Pour autant, ce qui résulte de cette anthro­po­lo­gie, de cette his­toire et de ces valeurs, c’est bien un mode d’habitat spé­ci­fique, à la fois mil­lé­naire et très actuel, qui dif­fé­ren­cie fon­da­men­ta­le­ment la géo­gra­phie de l’Europe du reste du monde. Il y a près d’un siècle, le géo­graphe alle­mand W. Chris­tal­ler le décri­vait sous la forme d’une hié­rar­chie typi­que­ment euro­péenne. A sa base, les vil­lages sont nom­breux et rap­pro­chés les uns des autres ; ils regroupent les acti­vi­tés néces­saires à la vie quo­ti­dienne autour d’une église ou d’un châ­teau. Tout en haut, la grande ville com­mande et pro­tège l’espace régio­nal, mani­fes­tant sa puis­sance et sa richesse par son urba­nisme et son archi­tec­ture. Entre les deux, une arma­ture de villes moyennes couvre l’ensemble du ter­ri­toire de manière plus ou moins géo­mé­trique, for­mant des pay­sages qui ne sont pas issus seule­ment des vicis­si­tudes de l’histoire. Struc­tu­rés par le relief et l’hydrographie locale, ils cor­res­pondent à un mode de vie qui a tra­ver­sé l’histoire et qui jux­ta­pose avec une grande régu­la­ri­té des espaces vécus à l’échelle humaine, construits pour don­ner toute sa dimen­sion à la diver­si­té des cultures euro­péennes.
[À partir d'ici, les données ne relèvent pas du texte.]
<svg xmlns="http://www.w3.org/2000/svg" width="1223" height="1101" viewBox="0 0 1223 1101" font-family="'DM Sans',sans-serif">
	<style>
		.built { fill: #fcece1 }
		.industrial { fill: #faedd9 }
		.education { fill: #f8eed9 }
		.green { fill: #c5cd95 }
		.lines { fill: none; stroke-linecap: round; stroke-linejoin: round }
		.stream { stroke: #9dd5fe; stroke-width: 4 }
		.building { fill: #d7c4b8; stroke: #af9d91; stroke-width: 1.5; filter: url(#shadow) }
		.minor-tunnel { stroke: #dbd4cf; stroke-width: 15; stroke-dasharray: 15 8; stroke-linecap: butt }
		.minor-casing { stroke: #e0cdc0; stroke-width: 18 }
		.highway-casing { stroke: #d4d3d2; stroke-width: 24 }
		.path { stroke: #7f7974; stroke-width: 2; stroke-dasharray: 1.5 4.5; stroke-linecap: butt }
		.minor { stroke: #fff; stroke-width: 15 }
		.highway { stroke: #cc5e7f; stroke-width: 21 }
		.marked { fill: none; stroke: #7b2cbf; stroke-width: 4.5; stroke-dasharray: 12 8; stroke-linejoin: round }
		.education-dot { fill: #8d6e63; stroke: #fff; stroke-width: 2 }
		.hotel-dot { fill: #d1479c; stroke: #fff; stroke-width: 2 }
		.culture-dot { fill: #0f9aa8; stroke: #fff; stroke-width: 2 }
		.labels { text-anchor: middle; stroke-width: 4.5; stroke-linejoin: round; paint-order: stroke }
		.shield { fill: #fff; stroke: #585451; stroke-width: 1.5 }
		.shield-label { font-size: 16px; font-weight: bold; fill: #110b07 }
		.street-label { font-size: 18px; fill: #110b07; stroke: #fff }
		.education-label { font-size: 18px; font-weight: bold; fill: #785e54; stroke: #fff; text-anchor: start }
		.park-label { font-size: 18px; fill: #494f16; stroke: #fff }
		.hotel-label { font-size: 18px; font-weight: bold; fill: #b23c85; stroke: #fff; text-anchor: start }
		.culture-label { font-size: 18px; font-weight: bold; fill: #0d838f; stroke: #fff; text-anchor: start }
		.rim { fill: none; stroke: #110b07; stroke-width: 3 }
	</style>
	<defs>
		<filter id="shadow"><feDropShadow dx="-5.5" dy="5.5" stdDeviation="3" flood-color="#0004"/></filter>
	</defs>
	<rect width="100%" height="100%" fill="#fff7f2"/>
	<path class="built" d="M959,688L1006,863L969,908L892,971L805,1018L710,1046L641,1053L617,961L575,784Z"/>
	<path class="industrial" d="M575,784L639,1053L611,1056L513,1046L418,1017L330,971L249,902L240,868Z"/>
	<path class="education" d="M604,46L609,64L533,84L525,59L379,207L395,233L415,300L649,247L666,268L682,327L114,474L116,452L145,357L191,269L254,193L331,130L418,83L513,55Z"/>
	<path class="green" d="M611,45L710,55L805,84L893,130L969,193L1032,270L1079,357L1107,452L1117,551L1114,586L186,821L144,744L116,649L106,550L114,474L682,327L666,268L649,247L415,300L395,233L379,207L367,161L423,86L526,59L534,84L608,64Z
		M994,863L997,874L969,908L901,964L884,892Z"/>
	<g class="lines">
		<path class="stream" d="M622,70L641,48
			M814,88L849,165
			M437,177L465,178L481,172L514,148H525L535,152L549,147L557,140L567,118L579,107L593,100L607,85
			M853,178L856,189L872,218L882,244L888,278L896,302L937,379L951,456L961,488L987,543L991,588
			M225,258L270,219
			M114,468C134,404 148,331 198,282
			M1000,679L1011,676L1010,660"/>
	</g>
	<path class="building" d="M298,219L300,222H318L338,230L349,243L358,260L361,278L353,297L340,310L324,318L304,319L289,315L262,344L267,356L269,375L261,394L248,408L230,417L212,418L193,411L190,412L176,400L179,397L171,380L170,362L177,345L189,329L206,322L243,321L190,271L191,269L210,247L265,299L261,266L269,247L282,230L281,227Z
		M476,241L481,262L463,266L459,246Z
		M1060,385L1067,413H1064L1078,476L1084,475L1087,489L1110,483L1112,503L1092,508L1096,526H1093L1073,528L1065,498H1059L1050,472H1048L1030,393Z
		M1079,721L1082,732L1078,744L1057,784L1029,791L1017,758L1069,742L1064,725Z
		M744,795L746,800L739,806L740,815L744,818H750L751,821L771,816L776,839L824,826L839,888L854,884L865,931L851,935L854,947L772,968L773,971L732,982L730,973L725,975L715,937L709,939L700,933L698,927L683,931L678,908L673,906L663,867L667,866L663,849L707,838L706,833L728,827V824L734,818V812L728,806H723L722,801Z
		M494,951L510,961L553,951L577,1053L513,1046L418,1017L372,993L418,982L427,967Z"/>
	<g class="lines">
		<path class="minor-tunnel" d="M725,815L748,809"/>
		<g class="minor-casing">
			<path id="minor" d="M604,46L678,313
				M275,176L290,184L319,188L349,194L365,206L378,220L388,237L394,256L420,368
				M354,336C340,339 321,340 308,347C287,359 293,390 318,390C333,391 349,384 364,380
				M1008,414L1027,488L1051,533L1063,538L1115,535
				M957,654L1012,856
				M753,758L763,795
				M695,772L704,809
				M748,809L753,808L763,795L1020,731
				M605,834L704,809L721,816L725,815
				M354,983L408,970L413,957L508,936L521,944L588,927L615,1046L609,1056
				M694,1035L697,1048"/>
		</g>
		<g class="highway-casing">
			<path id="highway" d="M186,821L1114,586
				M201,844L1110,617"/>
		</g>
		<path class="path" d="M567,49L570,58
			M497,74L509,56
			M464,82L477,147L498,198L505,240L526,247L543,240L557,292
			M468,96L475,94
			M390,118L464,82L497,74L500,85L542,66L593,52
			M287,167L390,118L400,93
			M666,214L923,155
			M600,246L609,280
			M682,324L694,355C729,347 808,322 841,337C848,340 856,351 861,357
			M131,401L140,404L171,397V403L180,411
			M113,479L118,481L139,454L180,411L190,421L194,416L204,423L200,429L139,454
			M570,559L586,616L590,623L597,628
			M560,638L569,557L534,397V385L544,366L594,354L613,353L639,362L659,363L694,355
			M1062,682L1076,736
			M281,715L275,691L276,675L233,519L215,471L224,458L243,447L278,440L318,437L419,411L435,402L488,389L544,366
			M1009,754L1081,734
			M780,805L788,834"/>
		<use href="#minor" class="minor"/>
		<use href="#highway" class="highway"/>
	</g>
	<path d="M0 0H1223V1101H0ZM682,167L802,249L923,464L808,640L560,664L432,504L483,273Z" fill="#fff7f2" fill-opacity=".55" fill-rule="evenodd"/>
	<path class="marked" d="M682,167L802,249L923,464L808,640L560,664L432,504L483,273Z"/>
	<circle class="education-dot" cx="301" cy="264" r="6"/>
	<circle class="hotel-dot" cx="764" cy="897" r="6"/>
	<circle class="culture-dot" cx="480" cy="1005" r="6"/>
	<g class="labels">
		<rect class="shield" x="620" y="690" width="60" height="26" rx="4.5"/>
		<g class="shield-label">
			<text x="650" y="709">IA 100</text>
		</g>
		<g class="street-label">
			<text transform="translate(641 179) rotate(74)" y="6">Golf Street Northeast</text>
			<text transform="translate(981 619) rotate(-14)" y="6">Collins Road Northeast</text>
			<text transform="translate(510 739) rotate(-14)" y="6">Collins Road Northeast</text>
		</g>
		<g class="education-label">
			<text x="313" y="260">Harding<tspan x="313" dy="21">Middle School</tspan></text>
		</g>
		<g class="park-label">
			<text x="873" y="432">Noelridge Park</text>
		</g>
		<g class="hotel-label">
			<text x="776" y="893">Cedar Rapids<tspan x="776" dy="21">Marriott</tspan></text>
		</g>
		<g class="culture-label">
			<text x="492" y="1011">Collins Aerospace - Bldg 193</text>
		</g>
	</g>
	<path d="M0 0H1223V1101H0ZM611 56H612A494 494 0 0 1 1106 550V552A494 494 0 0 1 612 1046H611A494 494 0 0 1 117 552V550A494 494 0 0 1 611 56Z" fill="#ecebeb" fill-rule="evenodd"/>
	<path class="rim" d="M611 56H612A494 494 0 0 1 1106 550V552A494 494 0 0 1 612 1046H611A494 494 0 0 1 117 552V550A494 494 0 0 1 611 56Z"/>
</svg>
Extrê­me­ment denses, ils dis­tinguent l’Europe des grandes éten­dues long­temps res­tées vides d’hommes, en Afrique, en Amé­rique ou en Asie. Cette géo­gra­phie est issue d’un contexte entiè­re­ment à part, et fait aujourd’hui par­tie de l’Europe à part en entière.
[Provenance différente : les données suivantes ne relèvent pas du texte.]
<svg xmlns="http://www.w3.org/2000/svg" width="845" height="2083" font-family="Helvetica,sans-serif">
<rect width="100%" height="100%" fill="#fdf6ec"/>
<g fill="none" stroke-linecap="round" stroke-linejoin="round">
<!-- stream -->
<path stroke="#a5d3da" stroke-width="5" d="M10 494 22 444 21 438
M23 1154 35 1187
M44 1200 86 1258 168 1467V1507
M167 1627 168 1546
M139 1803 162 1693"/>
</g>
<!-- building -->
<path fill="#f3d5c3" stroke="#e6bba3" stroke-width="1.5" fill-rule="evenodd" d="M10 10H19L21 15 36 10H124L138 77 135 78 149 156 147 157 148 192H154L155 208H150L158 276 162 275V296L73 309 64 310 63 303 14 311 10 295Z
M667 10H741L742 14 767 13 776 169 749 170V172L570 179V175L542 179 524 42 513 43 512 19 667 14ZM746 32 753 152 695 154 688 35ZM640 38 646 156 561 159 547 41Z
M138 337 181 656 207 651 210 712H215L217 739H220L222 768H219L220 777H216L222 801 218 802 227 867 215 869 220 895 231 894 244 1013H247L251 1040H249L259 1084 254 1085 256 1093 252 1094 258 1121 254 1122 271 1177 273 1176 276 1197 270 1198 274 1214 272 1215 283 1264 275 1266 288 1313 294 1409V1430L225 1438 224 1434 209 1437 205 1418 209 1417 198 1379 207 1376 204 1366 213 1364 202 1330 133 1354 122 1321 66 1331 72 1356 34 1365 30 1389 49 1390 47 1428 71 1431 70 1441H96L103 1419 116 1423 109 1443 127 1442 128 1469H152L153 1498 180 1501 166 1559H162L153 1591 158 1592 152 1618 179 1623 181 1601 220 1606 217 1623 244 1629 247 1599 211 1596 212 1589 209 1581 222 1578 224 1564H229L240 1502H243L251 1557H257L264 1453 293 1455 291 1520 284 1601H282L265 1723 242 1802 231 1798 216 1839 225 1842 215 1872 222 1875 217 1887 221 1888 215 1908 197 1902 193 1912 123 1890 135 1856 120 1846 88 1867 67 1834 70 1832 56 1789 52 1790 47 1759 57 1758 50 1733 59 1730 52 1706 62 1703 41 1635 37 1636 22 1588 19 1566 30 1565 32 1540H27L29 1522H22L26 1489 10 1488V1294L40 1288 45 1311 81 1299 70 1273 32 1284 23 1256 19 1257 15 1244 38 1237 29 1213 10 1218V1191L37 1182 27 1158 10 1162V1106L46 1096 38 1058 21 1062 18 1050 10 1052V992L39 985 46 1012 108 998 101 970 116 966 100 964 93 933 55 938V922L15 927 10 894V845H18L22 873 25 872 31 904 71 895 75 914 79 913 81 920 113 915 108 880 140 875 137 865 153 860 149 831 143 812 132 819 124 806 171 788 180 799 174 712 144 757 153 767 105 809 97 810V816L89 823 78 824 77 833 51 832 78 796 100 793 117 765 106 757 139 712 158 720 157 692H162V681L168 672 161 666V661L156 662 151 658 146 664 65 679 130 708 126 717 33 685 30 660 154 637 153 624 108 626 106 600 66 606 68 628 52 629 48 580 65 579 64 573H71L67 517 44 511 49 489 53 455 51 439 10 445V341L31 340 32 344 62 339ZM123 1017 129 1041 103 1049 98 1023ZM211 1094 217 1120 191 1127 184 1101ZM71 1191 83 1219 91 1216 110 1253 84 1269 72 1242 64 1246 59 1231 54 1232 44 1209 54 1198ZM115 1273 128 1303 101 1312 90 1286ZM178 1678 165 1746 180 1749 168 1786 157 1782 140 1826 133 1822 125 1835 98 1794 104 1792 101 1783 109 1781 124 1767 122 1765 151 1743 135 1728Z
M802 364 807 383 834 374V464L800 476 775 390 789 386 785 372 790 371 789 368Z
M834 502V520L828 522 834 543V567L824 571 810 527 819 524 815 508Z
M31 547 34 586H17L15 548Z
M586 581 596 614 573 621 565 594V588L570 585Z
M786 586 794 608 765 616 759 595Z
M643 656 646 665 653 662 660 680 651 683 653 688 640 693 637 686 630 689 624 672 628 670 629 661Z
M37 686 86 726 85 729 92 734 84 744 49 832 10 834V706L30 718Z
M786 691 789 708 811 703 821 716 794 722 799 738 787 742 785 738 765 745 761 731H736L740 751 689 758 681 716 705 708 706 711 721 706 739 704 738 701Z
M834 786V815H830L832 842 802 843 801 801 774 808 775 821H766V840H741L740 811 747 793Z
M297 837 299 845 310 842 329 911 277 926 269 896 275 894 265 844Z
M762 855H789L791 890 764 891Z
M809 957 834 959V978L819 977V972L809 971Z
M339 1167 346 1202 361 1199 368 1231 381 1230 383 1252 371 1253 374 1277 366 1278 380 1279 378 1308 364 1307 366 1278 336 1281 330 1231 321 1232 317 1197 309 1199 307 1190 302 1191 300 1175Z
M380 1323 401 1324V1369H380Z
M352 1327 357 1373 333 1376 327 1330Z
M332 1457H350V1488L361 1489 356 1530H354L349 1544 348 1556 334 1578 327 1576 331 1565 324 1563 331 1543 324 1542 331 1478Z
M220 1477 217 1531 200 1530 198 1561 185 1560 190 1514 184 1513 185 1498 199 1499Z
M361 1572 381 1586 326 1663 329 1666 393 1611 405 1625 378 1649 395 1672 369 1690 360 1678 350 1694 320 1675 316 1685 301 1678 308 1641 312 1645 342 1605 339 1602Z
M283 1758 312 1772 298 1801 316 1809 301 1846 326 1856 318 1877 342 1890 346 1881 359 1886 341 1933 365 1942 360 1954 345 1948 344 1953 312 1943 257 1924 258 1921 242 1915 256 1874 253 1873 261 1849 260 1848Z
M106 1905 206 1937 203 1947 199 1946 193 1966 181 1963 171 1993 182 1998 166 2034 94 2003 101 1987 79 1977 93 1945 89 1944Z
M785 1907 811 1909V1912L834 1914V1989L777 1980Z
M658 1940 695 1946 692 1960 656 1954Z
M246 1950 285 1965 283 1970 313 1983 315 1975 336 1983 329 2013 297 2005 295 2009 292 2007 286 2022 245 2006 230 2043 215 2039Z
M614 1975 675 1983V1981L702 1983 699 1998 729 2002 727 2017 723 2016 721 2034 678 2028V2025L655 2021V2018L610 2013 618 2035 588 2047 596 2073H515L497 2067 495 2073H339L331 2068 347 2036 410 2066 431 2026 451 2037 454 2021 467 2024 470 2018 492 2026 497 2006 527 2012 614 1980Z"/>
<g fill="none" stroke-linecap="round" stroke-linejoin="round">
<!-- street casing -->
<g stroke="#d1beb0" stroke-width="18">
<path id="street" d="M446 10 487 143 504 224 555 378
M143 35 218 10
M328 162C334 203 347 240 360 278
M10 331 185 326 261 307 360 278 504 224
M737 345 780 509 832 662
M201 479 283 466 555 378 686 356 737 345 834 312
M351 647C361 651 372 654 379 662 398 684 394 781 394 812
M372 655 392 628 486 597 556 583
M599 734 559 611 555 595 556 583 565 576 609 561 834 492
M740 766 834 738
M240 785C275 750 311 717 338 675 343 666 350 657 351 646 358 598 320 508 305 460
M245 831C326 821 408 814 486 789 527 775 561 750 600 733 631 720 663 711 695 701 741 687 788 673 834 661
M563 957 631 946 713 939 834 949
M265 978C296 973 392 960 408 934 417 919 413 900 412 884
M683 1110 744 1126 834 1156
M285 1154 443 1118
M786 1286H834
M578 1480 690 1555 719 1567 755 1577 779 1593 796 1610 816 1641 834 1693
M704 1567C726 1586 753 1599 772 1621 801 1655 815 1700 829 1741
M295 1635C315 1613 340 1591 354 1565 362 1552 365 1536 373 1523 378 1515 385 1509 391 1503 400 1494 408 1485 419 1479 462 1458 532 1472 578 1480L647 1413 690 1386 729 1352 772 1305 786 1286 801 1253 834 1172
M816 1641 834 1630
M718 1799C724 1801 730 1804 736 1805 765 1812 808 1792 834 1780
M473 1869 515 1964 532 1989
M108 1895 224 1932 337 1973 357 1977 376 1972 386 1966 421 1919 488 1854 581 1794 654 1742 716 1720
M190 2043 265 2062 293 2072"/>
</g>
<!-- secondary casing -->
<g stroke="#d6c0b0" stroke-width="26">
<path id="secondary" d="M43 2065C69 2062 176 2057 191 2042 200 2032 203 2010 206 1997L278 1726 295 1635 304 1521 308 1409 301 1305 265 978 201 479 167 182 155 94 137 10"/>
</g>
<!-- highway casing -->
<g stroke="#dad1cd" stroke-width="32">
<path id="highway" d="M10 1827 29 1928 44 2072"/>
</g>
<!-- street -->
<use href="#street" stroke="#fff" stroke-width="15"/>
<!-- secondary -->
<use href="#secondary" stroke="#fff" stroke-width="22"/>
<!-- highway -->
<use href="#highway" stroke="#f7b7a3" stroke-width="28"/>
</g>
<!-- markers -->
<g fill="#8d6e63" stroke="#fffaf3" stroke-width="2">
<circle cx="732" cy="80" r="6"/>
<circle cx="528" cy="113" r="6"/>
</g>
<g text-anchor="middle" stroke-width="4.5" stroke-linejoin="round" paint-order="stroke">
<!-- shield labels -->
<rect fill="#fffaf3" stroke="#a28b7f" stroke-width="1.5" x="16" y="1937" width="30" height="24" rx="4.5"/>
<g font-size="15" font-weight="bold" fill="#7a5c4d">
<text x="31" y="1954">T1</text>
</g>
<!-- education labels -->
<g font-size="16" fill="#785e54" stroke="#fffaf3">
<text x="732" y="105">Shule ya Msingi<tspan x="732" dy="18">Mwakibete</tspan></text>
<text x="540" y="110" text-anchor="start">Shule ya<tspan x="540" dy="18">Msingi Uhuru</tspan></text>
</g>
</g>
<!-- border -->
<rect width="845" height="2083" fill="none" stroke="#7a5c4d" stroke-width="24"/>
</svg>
Si l’on sou­haite que dans les décen­nies à venir la Chine reste la Chine et que l’Inde reste l’Inde, c’est cette richesse qui doit être pré­ser­vée pour que l’Europe reste éga­le­ment l’Europe. Il serait dès lors cer­tai­ne­ment contre-pro­duc­tif de ten­ter d’en pro­gram­mer l’organisation par le haut et d’en cen­tra­li­ser le fonc­tion­ne­ment en déli­mi­tant stric­te­ment ses fron­tières. Compte tenu de son orga­ni­sa­tion, de sa plu­ra­li­té cultu­relle et lin­guis­tique, mais compte tenu éga­le­ment des dif­fé­rents fac­teurs d’unités qui l’unissent selon des échelles dif­fé­ren­ciés, l’Europe s’est construite par le bas sans véri­tables fron­tières. Elle cor­res­pond à une terre d’Empire déli­mi­tée par des confins, des mor­ceaux de ter­ri­toires situés à toutes ses extré­mi­tés, où l’Europe est encore l’Europe, mais où elle est déjà et aus­si autre chose. D’un point de vue tac­tique, ces confins sont évi­dem­ment plus dif­fi­ciles à gérer qu’un mur héris­sé de bar­be­lés, en par­ti­cu­lier quand la situa­tion est urgente. Mais c’est éga­le­ment cette dif­fi­cul­té qui défi­nit le génie euro­péen et qui lui donne l’une de ces qua­li­tés propres et indé­niables, celle de savoir dis­cu­ter en pro­fon­deur de ses valeurs et de son iden­ti­té. On peut donc lui faire confiance pour se suc­cé­der à elle-même, même si, face aux urgences qui viennent — éner­gé­tiques, envi­ron­ne­men­tales, migra­toires — il est fort pos­sible que le panache et la sub­ti­li­té ne soient bien­tôt plus la pre­mière de ses prio­ri­tés.